Development of a magnetic interatomic potential for cubic anti-ferromagnets: the case of NiO

TL;DR

This work addresses the challenge of embedding magnetic interactions into empirical interatomic potentials for cubic antiferromagnets, using NiO as a case study. It develops a spin-lattice MD framework with a Hamiltonian $\mathcal{H}_{sl}(\mathbf{r},\mathbf{p},\mathbf{s})$ that combines elasticity and magnetism, including a two-ion Néel term and a Bethe-Slater parameterization.

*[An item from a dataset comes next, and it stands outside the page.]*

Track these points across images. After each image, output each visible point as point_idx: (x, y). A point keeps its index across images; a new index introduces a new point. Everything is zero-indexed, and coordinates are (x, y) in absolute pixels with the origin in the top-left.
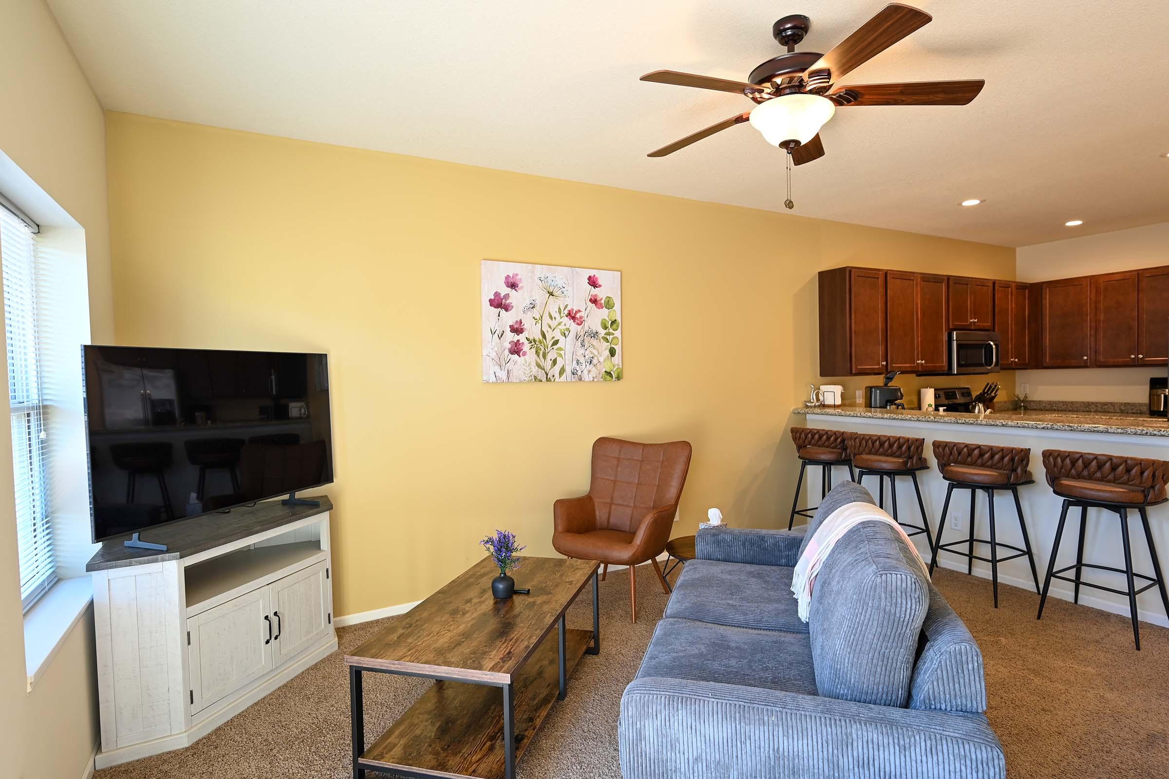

It constructs two NiO potentials (Born-type and RF-MEAM) and validates them against DFT at zero temperature, reproducing volume magnetostriction, magnetocrystalline anisotropy, and anisotropic magnetostriction. This approach enables large-scale simulations of magnetoelastic phenomena and paves the way for studying magnetoelectric coupling and magnon–phonon dynamics in oxide antiferromagnets.

Abstract

Interatomic potentials are essential for molecular dynamics simulations of magnetic materials, yet incorporating magnetic features into potentials for complex antiferromagnets remains challenging. Nickel oxide (NiO), a prototypical cubic antiferromagnet, exemplifies this difficulty. Here we develop a methodology to integrate magnetic properties into interatomic potentials for cubic antiferromagnets by adding a magnetic Hamiltonian which includes both the Heisenberg exchange and Néel model. We apply this approach to NiO by constructing two potentials: one based on the Born model of ionic solids and another using a reference-free modified embedded atom method. Both potentials include magnetoelastic interactions and are validated against Density Functional Theory calculations, showing excellent agreement in mechanical and magnetic properties at zero temperature. These models enable large-scale simulations of magnetoelastic phenomena in antiferromagnets and open avenues for molecular dynamics studies involving coupled electric and magnetic fields in metal oxides.

Figures (8)

• Figure 1: (a) Crystal and magnetic structure of NiO. (b) The exchange interactions between nearest neighbor and next-nearest-neighbor Ni sites.
• Figure 2: Total energy and pressure as a function of the cell volume changes. The red dots depict the results obtained from the MD simulation in LAMMPS by just including the interionic potential modeled by Fisher and MatsubaraFisher-potential and the dashed line corresponds to the EOS fit. The blue line shows the pressure.
• Figure 3: Total energy as a function of the cell volume changes fitted by EOS for the case of NiO MD simulations performed with the RF-MEAM potential. The green line shows the pressure.
• Figure 4: Definition of the SC Ni$^{2+}$ sublattices in NiO. Each of the 4 SC sublattices, in turn, consists of two sublattices with spin up and spin down.
• Figure 5: Volume magnetostriction in SD-MD models. Equilibrium volumes for AFM and PM states were derived from fitting simulation data by EOS giving the volume magnetostriction constant $\omega_s=-0.00149$ in (a) SD-MD 1 and $\omega_s=-0.00136$ in (b) SD-MD 2. The dotted lines show the equilibrium volumes of the corresponding AFM and PM states. The energy difference between the PM and AFM ordered equilibrium states is $E(V_0^{PM})-E(V_0^{AFM})=0.03378$ (eV/f.u.) in both SD-MD models.